§ Excerpt

June 8 (Bloomberg) — Rubber rebounded from a three-week low as a drop in the Japanese currency against the dollar raised the appeal of yen-denominated contracts and investors’ concerns about the European fiscal crisis eased.

Futures in Tokyo climbed as much as 2.1 percent after slumping 6.1 percent yesterday, the most since May 7. The yen weakened against all of its most-traded counterparts as Asian equities ended two days of losses.

The dollar and oil rose after Federal Reserve Chairman Ben S. Bernanke said the U.S. recovery is moving at a “moderate” pace. The euro rose, after reaching a four-year low against the dollar yesterday, on speculation it has fallen too rapidly.

“Rubber recovered as selling spurred by European debt concern subsided,” Takaki Shigemoto, an analyst at research and investment company JSC Corp. in Tokyo, said today by phone. “Buying was not active as concern about economic recovery remains,” Shigemoto said.

Rubber for November delivery, the most-active contract, added 1.9 percent to settle at 262.1 yen per kilogram ($2,858 a metric ton) on the Tokyo Commodity Exchange. Earlier, the price fell to 255.8 yen, the lowest since May 18.

The yen fell to 91.93 per dollar in Tokyo from 91.37 in New York. The U.S. economic recovery is “moderate-paced” and started late last summer, Bernanke said yesterday, boosting investor confidence after concern over Europe’s debt crisis drove U.S. stock indexes to seven-month lows. Most Asian stocks rose, helping the MSCI Asia Pacific Index to gain 0.4 percent.

Crude for July delivery climbed as much as 74 cents to $72.18 a barrel on the New York Mercantile Exchange from $71.44 a barrel yesterday.

‘Oil’s Rebound’

“Crude oil’s rebound helped boost the rubber price after tumbling yesterday,” Chaiwat Muenmee, an analyst at broker DS Futures Co., said by phone from Bangkok. Costlier crude boosts the cost of making synthetic rubber.

§ What you need to do
Answer these questions using the rubber market report above, and number your answers to match.
1. At what price did the November rubber contract settle on the Tokyo Commodity Exchange?
2. What rate did the yen fall to against the dollar in Tokyo?
3. At which broker does Chaiwat Muenmee work as an analyst?

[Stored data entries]
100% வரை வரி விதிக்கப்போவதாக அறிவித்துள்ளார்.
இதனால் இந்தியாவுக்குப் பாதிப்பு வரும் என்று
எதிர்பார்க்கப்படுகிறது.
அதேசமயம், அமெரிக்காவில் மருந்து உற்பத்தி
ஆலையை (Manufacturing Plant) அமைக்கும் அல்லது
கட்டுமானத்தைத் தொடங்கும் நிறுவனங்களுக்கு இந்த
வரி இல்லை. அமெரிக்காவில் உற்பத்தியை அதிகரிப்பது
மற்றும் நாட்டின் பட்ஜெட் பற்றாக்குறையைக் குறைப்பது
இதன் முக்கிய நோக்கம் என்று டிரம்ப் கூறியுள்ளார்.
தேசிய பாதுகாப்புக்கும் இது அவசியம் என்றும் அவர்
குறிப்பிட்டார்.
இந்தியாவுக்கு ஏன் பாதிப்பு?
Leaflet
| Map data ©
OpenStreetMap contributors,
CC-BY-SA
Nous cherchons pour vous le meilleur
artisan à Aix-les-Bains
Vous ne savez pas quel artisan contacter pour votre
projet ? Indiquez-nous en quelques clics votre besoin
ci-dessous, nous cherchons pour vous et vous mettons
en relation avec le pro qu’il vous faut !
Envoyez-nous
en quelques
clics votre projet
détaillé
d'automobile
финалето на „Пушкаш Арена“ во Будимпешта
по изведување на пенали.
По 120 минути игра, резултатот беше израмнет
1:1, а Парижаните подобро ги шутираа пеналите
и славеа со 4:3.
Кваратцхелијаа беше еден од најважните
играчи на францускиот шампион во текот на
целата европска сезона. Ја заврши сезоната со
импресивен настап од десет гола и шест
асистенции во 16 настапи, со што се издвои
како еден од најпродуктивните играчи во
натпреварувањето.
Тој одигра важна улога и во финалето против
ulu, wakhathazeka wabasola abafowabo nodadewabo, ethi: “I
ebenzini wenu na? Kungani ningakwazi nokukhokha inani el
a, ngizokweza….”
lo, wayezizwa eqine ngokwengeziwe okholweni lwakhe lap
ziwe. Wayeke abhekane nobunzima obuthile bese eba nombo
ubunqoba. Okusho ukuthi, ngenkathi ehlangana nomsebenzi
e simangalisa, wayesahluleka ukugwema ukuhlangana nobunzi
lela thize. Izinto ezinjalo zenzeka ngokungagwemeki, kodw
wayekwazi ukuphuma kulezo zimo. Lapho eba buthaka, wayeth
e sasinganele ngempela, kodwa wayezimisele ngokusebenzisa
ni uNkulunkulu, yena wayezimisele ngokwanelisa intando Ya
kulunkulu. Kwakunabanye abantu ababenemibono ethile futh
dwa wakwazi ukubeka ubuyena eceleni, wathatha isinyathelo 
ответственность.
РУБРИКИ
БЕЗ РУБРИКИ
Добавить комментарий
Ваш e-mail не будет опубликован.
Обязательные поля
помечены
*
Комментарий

§ Response area
1. 262.1 yen per kilogram ($2,858 a metric ton)
2. 91.93 per dollar
3. DS Futures Co.